Petugas polisi mengatakan kepada wartawan di lokasi kejadian bahwa pihak berwenang menerima laporan tentang penembak aktif di pusat tersebut sekitar pukul 11:43 pagi waktu setempat (1843 GMT). Petugas tiba dalam waktu empat menit dan menemukan tiga orang yang meninggal di luar gedung.
Sementara itu, polisi juga menerima laporan tentang tembakan tambahan beberapa blok dari pusat kota.
Seorang tukang taman yang bekerja di dekat lokasi kejadian juga ditembak tetapi tidak terluka, menurut polisi.
Tak lama kemudian, petugas menemukan sebuah kendaraan di tengah jalan di blok 3800 Jalan Hatton, dengan dua pria tewas di dalamnya yang diyakini sebagai pelaku penembakan dalam insiden tersebut.
Kedua tersangka diidentifikasi sebagai remaja, berusia 17 dan 18 tahun. Mereka “tampaknya meninggal karena luka tembak yang dilakukan sendiri,” kata Kepala Polisi San Diego, Scott Wahl.
Polisi mengatakan bahwa karena lokasi serangan tersebut, mereka menganggap insiden tersebut sebagai “kejahatan kebencian” sampai terbukti sebaliknya.
Tidak ada ancaman berkelanjutan terhadap publik, kata departemen kepolisian.
Penegak hukum setempat bekerja sama erat dengan FBI, yang telah mengerahkan “agen khusus, petugas gugus tugas, personel respons bukti, spesialis korban,” dan personel lainnya untuk membantu di lokasi kejadian, kata seorang pejabat dari kantor lapangan FBI San Diego.
Motif penembakan tersebut masih dalam penyelidikan.
Menurut laporan media yang mengutip pejabat penegak hukum, salah satu tersangka mengambil senjata api dari rumah orang tuanya dan meninggalkan surat bunuh diri yang berisi tulisan tentang kebanggaan rasial. Ujaran kebencian juga tertulis di salah satu senjata, menurut laporan tersebut.

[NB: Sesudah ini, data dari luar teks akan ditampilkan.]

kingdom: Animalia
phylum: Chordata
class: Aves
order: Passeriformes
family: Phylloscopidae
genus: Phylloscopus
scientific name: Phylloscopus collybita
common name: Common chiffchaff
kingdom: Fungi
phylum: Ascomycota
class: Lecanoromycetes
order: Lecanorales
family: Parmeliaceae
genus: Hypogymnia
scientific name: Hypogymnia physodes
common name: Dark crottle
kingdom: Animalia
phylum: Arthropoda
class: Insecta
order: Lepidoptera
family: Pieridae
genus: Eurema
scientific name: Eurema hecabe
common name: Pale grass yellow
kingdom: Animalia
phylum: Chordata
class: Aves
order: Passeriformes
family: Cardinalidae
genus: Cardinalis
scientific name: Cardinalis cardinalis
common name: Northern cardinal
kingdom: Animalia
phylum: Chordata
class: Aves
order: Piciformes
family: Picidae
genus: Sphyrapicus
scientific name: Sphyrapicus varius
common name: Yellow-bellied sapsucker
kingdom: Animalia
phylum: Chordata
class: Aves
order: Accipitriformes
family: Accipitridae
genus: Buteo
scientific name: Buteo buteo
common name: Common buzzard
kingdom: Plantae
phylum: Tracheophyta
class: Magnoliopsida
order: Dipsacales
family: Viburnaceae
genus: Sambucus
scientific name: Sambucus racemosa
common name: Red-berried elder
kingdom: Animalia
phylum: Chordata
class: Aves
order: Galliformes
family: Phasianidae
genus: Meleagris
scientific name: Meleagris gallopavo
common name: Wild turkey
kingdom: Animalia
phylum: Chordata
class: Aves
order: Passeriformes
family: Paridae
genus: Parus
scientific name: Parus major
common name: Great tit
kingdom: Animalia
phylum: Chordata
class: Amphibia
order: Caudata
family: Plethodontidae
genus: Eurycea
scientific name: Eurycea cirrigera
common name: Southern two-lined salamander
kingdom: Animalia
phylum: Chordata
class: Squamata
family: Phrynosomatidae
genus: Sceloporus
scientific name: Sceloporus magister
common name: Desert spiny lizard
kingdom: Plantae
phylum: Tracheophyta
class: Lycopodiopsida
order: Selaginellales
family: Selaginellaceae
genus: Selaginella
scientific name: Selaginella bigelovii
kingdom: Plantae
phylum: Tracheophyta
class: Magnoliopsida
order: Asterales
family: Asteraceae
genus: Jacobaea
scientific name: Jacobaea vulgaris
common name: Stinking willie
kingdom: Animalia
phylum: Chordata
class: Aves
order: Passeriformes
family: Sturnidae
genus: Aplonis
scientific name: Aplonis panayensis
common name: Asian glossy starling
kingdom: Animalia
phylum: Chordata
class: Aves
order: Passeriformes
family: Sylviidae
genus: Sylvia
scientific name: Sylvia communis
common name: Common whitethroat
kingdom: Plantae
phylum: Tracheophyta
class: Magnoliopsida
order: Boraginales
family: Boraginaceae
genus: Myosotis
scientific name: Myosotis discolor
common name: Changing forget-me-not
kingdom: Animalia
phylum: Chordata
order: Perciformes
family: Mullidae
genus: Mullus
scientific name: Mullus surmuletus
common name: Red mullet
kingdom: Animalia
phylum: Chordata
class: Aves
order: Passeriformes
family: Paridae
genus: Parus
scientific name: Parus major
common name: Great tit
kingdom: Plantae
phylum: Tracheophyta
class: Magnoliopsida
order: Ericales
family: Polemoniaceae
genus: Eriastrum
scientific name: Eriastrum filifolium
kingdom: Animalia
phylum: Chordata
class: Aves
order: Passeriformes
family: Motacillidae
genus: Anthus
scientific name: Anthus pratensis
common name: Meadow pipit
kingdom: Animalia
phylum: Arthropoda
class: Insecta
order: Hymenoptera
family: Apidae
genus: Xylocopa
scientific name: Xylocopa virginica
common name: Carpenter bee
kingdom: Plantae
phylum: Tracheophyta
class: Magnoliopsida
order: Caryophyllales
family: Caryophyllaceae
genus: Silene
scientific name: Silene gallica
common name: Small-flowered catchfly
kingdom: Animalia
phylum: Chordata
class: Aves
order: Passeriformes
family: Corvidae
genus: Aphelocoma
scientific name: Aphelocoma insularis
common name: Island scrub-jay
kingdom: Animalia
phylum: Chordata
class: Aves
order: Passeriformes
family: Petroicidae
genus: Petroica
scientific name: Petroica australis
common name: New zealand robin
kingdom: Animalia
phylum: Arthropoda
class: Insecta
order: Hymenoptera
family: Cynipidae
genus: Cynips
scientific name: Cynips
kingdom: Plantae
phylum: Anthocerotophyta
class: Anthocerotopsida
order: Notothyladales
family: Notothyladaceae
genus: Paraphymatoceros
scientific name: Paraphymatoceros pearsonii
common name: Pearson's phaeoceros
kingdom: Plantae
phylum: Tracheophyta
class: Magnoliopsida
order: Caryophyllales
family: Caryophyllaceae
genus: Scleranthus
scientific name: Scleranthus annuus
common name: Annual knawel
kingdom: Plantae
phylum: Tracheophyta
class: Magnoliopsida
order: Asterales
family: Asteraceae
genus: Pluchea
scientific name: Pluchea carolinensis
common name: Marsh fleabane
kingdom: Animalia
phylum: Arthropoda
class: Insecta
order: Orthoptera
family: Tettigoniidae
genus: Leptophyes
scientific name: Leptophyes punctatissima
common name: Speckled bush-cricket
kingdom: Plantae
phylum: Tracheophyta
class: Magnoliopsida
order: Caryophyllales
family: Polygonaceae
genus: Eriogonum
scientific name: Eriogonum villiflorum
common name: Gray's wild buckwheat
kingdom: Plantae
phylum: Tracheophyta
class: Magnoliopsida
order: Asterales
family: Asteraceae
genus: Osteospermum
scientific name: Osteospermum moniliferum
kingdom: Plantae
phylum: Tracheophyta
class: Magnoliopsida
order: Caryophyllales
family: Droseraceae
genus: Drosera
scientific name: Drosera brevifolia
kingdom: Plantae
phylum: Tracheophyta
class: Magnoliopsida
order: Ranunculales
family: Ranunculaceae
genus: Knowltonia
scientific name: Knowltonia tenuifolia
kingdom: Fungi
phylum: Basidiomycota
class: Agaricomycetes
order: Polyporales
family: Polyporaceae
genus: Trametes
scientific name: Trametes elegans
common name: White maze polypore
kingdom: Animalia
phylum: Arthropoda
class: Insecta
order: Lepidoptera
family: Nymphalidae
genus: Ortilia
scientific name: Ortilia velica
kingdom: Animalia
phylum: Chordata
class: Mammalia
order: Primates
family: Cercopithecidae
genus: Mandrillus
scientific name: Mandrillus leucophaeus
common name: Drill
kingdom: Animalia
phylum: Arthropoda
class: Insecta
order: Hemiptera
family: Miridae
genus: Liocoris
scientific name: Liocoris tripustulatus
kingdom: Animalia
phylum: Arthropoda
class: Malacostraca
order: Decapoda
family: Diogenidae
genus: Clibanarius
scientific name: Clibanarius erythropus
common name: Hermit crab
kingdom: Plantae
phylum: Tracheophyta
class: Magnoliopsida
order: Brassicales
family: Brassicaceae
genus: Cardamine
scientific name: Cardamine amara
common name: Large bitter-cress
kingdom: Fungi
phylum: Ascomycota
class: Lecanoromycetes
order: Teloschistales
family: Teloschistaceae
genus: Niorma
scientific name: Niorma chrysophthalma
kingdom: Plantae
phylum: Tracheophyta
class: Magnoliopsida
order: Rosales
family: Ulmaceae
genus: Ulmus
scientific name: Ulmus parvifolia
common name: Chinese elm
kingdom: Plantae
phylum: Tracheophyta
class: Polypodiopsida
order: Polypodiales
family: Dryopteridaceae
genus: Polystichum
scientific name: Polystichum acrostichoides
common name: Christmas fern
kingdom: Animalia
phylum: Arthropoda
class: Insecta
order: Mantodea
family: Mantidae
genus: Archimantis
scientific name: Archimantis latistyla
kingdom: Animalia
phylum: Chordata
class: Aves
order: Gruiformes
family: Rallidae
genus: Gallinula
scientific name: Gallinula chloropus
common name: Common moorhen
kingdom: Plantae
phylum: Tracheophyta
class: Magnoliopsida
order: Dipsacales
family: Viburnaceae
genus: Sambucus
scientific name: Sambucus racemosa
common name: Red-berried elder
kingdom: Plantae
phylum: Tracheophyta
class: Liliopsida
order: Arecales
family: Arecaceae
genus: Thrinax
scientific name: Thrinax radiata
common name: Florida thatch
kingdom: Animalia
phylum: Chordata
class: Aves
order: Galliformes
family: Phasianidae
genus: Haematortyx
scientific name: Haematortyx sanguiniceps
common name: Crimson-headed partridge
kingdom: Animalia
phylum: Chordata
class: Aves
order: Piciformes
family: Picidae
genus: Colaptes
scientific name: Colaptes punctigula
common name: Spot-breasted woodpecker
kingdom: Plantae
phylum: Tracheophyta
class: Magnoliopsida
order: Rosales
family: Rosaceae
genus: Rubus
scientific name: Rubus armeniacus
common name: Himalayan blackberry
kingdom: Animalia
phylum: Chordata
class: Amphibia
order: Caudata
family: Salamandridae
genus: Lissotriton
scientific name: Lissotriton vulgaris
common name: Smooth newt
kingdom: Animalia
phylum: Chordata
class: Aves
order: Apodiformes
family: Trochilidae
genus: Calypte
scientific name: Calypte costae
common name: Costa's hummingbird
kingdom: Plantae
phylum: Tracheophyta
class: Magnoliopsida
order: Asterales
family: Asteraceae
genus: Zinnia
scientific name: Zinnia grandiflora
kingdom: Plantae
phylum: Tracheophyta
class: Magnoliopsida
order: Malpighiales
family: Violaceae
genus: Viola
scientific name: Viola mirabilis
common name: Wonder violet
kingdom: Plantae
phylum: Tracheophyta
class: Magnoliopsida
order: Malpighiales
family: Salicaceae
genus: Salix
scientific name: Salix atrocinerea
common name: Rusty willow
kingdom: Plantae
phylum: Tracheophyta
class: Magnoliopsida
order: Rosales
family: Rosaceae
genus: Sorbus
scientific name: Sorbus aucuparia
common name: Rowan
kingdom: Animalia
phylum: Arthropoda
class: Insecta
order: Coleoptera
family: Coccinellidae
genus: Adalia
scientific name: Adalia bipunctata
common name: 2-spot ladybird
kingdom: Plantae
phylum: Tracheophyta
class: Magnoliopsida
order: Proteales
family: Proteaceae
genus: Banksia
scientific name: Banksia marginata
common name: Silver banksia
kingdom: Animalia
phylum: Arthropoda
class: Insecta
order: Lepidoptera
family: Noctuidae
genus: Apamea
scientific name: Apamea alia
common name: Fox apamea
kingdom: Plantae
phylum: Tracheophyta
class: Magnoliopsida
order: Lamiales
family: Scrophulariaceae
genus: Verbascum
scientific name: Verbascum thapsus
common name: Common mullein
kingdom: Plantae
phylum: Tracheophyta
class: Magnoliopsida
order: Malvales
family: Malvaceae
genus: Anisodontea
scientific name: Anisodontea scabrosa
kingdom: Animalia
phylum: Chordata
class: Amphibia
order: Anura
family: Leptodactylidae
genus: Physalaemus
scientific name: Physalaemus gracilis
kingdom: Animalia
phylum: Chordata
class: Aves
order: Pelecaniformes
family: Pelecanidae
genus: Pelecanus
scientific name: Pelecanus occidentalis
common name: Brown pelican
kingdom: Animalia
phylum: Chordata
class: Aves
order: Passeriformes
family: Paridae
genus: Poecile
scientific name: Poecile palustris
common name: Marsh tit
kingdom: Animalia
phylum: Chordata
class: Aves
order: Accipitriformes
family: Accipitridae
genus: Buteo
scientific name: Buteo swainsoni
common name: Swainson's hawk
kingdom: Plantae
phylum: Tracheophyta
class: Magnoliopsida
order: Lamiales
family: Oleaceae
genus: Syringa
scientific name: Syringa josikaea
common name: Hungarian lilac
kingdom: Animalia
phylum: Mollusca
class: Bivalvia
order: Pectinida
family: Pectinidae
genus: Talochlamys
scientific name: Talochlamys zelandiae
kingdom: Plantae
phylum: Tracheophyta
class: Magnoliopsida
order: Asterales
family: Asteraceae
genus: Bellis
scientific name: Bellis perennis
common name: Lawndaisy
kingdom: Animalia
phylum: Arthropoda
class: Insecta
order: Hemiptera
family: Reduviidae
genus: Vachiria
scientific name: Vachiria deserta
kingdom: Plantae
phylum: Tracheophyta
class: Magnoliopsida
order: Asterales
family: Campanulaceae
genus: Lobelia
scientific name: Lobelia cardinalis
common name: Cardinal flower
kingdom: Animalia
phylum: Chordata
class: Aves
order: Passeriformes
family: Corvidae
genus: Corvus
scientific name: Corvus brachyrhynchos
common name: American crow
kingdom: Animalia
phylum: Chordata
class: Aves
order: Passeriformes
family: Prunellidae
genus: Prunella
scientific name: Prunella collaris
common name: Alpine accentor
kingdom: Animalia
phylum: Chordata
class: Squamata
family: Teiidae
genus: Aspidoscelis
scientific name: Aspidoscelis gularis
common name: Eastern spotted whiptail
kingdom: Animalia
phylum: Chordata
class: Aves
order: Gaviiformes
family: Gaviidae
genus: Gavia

Baca juga: Pejabat Yaman Tekankan Dukungan Ansarullah Yaman untuk Hizbullah melawan Israel
Presiden AS Donald Trump mengatakan kepada wartawan bahwa ia telah menerima beberapa informasi awal tentang penembakan di San Diego dan bahwa pemerintahannya akan terus memantau situasi tersebut.
“Kebencian tidak memiliki tempat di California, dan kami tidak akan mentolerir tindakan teror atau intimidasi terhadap komunitas beragama,” kata Gubernur California Gavin Newsom di X.
Menurut situs web ICSD, pusat tersebut adalah masjid terbesar di San Diego County.